Well, that’s just wonderful. Awesome, in fact. But how does one experience awe? Chibber suggests that we contemplate the wonders of the natural world. Others might look to great art and architecture. Speaking personally, the most powerful sense of awe that I’ve experienced encompasses both science and culture, but extends far beyond either.
It’s sad that religion, when not turned to overtly evil ends, is so often drained of anything that might inspire anyone. Consider David Cameron’s Easter message, which you can read in Premier Christianity magazine. There’s nothing especially offensive about any part of it, but as a whole it is banal almost to the point of blasphemy. Here, for instance, is the conclusion:
“Easter is all about remembering the importance of change, responsibility, and doing the right thing for the good of our children. And today, that message matters more than ever.”
Really? If this weekend you should hear, or read, the Gospel accounts of Christ’s Passion and Resurrection, ask yourself if the “importance of change, responsibility and doing the right thing” is what Easter is all about. I always wondered what a centre-right version of Radio 4’s Thought for the Day might sound like – and now, thanks to the PM, we know.
Isabel Hardman gives her take on the Gospel of Dave for the Spectator – and is less than awestruck:
“Perhaps the truth is that it’s OK if you say you’re a Christian, but you still shouldn’t appear to believe too much more than anyone else does, sticking to stuff about turning the other cheek, rather than the things about God doing stuff. Like raising his son from the dead. That kind of stuff is a bit awkward, so best leave it out.”

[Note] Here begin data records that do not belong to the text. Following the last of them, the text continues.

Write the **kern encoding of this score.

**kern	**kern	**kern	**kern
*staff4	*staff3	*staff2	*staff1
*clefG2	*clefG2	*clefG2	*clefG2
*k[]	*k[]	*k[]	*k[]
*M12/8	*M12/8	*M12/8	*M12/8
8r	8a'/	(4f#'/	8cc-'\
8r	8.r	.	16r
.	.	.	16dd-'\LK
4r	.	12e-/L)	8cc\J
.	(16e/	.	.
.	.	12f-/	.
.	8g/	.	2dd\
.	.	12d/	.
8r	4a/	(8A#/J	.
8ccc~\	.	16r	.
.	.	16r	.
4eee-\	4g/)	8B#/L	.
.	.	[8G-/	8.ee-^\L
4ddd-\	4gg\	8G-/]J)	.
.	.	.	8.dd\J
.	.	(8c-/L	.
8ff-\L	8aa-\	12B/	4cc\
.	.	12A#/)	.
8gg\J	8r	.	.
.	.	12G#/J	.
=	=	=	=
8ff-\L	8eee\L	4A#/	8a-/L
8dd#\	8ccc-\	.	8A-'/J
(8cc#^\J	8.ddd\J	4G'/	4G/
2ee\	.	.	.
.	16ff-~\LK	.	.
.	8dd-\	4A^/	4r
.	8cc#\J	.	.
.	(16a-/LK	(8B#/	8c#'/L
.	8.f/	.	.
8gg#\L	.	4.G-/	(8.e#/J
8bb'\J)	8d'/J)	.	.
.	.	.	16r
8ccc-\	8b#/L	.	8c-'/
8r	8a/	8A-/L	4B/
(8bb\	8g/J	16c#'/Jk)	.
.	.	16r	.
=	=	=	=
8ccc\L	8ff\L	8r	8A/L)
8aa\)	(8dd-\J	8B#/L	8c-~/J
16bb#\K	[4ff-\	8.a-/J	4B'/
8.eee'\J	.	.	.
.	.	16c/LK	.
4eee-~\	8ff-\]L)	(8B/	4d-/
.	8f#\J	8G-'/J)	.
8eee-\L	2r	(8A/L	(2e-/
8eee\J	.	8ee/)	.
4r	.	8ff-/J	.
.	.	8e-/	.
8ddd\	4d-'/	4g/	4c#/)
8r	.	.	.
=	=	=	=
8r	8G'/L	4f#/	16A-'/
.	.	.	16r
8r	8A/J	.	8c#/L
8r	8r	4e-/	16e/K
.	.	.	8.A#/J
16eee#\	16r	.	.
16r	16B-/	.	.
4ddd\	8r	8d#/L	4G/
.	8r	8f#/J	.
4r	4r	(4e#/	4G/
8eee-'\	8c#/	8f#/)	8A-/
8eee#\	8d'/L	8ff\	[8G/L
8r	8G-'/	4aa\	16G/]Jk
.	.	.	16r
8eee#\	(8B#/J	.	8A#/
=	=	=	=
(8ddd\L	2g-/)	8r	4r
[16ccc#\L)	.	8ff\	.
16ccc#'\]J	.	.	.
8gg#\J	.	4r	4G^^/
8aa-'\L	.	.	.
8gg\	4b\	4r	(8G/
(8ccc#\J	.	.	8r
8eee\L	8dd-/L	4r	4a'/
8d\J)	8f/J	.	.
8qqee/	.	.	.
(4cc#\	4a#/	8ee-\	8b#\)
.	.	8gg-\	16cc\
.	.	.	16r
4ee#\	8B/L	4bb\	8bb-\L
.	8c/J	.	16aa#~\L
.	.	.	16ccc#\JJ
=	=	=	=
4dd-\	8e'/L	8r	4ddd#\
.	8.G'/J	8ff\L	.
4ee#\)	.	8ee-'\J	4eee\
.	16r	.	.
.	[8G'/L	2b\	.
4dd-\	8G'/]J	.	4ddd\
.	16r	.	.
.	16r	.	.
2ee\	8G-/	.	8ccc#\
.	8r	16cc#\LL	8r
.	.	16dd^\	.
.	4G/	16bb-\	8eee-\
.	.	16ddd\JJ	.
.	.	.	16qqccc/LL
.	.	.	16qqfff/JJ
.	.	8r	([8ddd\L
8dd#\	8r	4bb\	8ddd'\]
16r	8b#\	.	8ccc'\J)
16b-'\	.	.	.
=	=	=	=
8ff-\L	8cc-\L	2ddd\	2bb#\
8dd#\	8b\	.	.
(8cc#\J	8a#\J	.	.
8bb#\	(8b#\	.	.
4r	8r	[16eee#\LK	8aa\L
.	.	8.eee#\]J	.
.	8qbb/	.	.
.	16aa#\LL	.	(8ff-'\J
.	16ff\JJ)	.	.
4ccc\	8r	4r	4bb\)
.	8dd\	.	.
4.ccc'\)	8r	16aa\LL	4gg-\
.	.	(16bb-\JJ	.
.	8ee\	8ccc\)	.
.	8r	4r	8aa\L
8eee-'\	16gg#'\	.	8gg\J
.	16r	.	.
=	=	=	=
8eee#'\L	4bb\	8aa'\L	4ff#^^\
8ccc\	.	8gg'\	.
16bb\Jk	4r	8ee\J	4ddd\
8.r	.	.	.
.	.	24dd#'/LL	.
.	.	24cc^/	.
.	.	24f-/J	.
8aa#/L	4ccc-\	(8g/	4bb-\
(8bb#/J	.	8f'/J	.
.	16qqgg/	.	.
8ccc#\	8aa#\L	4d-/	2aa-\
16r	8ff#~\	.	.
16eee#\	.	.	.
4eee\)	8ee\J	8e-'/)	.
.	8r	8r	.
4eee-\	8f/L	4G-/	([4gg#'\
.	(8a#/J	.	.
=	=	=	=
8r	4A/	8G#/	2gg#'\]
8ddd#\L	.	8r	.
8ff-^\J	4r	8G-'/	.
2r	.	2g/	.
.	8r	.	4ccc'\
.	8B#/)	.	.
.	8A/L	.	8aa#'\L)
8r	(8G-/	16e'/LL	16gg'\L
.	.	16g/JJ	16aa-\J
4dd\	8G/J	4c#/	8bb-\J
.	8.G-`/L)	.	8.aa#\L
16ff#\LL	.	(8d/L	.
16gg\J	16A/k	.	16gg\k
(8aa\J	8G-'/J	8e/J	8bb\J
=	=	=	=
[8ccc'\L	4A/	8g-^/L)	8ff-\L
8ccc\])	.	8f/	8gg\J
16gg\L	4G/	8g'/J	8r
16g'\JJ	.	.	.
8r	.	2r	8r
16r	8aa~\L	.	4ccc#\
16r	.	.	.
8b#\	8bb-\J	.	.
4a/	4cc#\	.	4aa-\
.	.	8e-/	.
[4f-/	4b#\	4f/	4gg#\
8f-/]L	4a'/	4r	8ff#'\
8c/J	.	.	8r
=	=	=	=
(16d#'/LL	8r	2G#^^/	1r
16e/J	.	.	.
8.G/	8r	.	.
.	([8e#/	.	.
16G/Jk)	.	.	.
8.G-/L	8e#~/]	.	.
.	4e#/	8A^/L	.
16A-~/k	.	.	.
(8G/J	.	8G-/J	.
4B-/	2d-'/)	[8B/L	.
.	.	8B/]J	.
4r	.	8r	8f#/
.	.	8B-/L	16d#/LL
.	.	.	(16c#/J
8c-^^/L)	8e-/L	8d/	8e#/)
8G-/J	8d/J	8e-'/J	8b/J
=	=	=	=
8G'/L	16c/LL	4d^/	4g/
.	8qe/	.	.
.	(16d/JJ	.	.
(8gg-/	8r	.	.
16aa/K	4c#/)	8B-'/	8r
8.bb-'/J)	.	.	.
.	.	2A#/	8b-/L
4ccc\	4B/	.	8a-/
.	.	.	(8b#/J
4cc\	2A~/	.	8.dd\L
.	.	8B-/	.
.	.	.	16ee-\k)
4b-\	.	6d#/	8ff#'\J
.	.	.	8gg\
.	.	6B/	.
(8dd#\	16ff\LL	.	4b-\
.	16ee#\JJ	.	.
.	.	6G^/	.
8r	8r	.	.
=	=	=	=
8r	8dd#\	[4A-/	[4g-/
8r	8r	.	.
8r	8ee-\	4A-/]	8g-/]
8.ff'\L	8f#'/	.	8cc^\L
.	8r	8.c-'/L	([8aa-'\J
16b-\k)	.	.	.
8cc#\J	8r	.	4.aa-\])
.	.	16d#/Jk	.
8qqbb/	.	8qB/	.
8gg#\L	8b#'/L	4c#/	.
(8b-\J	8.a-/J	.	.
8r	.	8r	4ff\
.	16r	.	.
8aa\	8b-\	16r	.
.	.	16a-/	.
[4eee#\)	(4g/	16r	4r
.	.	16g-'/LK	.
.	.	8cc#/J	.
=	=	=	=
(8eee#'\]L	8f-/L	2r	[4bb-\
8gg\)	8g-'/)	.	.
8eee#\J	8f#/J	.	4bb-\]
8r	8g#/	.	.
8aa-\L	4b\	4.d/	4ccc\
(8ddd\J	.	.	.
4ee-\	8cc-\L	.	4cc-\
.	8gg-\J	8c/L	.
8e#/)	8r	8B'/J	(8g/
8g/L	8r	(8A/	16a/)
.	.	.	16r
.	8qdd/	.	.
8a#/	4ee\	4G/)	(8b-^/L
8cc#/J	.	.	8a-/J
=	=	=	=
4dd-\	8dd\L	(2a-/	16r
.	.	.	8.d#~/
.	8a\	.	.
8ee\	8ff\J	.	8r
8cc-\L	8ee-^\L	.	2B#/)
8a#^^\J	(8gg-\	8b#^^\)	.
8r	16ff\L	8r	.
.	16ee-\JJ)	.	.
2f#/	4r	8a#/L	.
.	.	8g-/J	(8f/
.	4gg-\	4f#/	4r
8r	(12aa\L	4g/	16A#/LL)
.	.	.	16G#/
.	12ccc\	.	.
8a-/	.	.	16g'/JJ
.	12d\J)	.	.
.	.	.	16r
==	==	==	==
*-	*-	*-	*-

The best that Christianity Lite can expect from our secularised culture is indifference – but that won’t save souls, change minds or put bums on pews. It’s a point powerfully made in the American Conservative by Rod Dreher (who quotes the Catholic theologian Bo Bonner):
“…we need our Christianity to quit trying to conform to the world, and instead to ‘be a lot stranger.’ His point is that if young people are given the choice between unbelief and a faith that puts a light God gloss on the same consumerism and materialism that everybody else lives with, then who can blame young people for rejecting it? Because that is not historic Christianity. The real thing is wild, and weird; it is not a set of ideas, but a way of life. There will always be some people — young, middle-aged, and old — haunted by the sense that there is something else there, a longing that cannot be anesthetized away.”